[Opening SOURCE MATERIAL section]

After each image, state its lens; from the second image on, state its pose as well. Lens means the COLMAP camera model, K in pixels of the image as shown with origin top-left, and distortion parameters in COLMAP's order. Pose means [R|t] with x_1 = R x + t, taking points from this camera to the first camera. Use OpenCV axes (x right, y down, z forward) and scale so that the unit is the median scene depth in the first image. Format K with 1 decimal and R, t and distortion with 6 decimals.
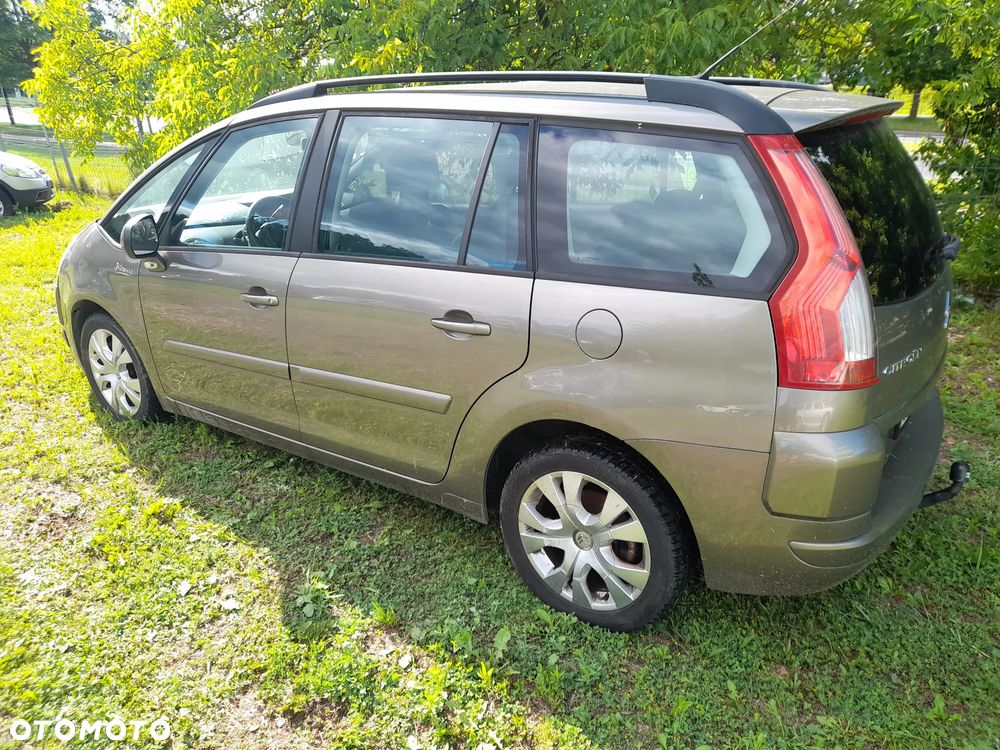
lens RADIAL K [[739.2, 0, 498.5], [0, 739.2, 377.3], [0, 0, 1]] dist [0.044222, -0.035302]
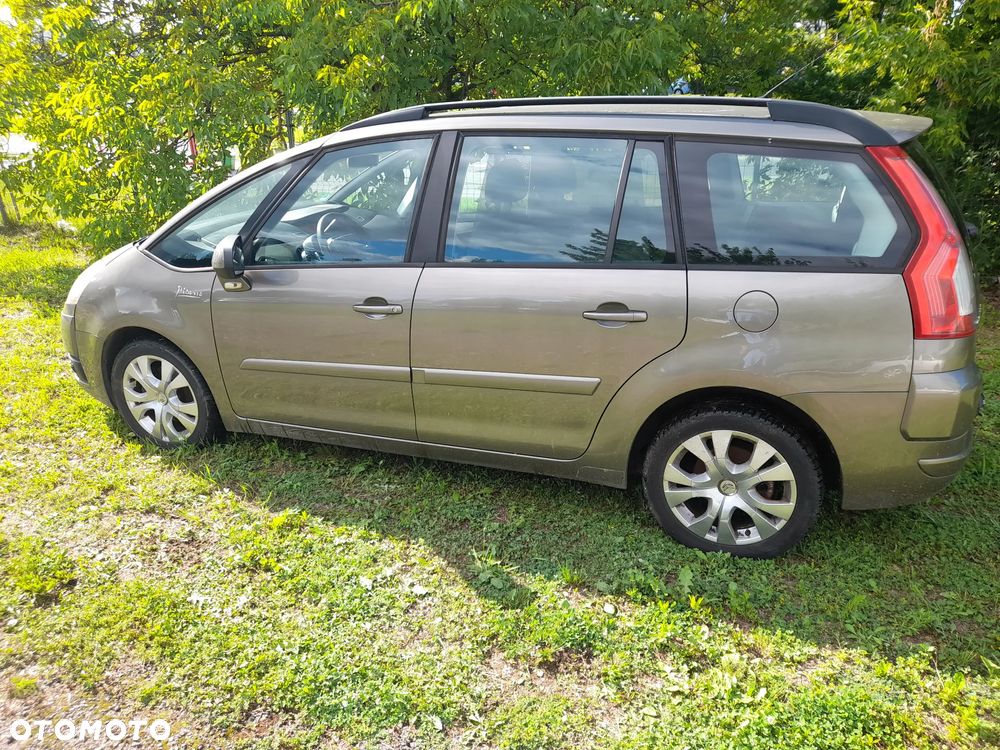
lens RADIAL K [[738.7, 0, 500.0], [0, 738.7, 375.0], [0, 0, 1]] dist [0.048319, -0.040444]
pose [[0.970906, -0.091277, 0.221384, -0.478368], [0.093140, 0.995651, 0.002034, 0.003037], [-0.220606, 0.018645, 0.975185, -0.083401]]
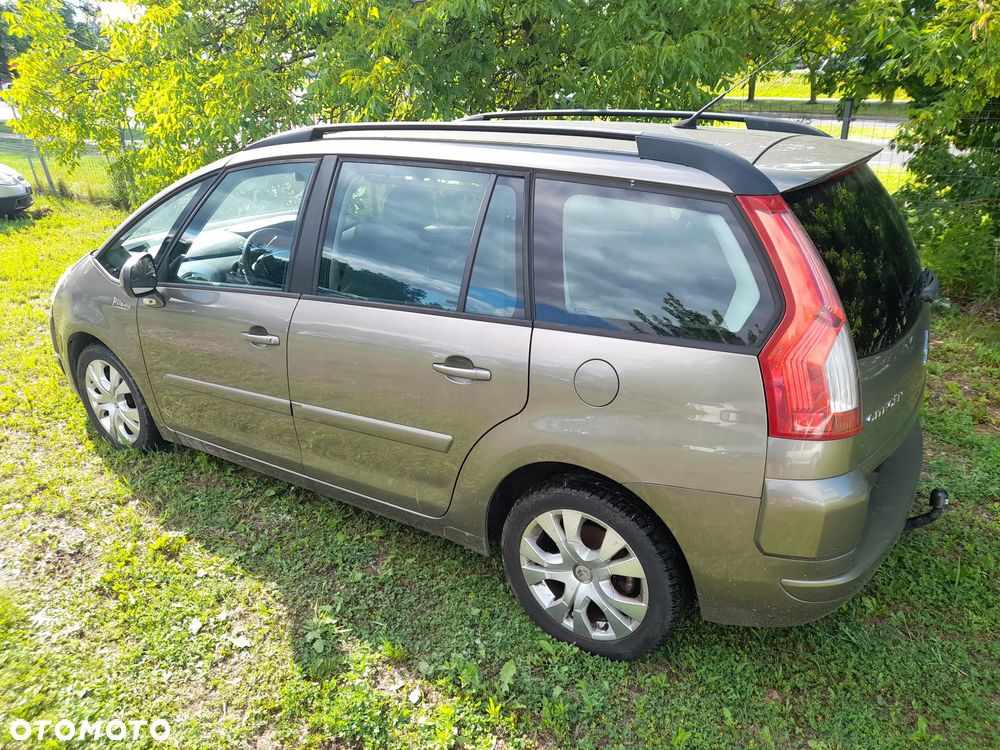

[Closing SOURCE MATERIAL section]

- TASK BRIEF: Turn the lines above into a numbered list, leaving out blank lines and pictures.

- SOLUTION TO THIS PROBLEM:
1. After each image, state its lens; from the second image on, state its pose as well. Lens means the COLMAP camera model, K in pixels of the image as shown with origin top-left, and distortion parameters in COLMAP's order. Pose means [R|t] with x_1 = R x + t, taking points from this camera to the first camera. Use OpenCV axes (x right, y down, z forward) and scale so that the unit is the median scene depth in the first image. Format K with 1 decimal and R, t and distortion with 6 decimals.
2. lens RADIAL K [[739.2, 0, 498.5], [0, 739.2, 377.3], [0, 0, 1]] dist [0.044222, -0.035302]
3. lens RADIAL K [[738.7, 0, 500.0], [0, 738.7, 375.0], [0, 0, 1]] dist [0.048319, -0.040444]
4. pose [[0.970906, -0.091277, 0.221384, -0.478368], [0.093140, 0.995651, 0.002034, 0.003037], [-0.220606, 0.018645, 0.975185, -0.083401]]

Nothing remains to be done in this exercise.